• Exercise objective:
Could the data below be retyped exactly, without its pictures?

==== Excerpted data ====

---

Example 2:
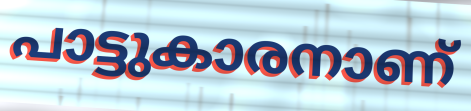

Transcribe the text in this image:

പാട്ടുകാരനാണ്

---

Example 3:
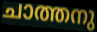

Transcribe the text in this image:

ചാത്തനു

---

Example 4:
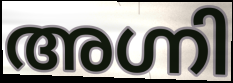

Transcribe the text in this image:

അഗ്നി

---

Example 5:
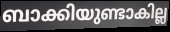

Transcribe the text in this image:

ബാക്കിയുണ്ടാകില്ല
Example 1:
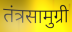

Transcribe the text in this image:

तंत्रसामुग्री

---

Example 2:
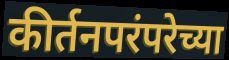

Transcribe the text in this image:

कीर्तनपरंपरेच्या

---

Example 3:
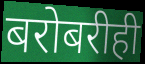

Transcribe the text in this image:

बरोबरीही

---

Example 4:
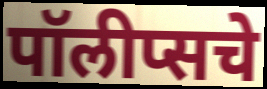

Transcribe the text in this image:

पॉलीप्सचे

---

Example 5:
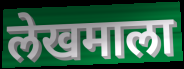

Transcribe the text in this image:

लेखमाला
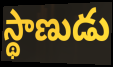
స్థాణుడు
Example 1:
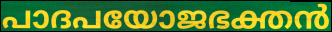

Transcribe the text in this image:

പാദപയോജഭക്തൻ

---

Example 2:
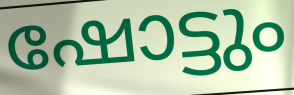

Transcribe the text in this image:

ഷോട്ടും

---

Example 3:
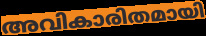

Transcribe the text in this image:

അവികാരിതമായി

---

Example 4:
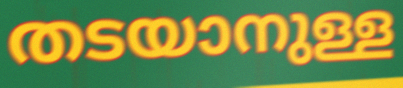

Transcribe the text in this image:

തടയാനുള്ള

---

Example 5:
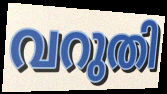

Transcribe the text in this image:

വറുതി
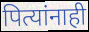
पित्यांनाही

====

• Written answer:
---

Example 2:

Transcribe the text in this image:

പാട്ടുകാരനാണ്

---

Example 3:

Transcribe the text in this image:

ചാത്തനു

---

Example 4:

Transcribe the text in this image:

അഗ്നി

---

Example 5:

Transcribe the text in this image:

ബാക്കിയുണ്ടാകില്ല
Example 1:

Transcribe the text in this image:

तंत्रसामुग्री

---

Example 2:

Transcribe the text in this image:

कीर्तनपरंपरेच्या

---

Example 3:

Transcribe the text in this image:

बरोबरीही

---

Example 4:

Transcribe the text in this image:

पॉलीप्सचे

---

Example 5:

Transcribe the text in this image:

लेखमाला
స్థాణుడు
Example 1:

Transcribe the text in this image:

പാദപയോജഭക്തൻ

---

Example 2:

Transcribe the text in this image:

ഷോട്ടും

---

Example 3:

Transcribe the text in this image:

അവികാരിതമായി

---

Example 4:

Transcribe the text in this image:

തടയാനുള്ള

---

Example 5:

Transcribe the text in this image:

വറുതി
पित्यांनाही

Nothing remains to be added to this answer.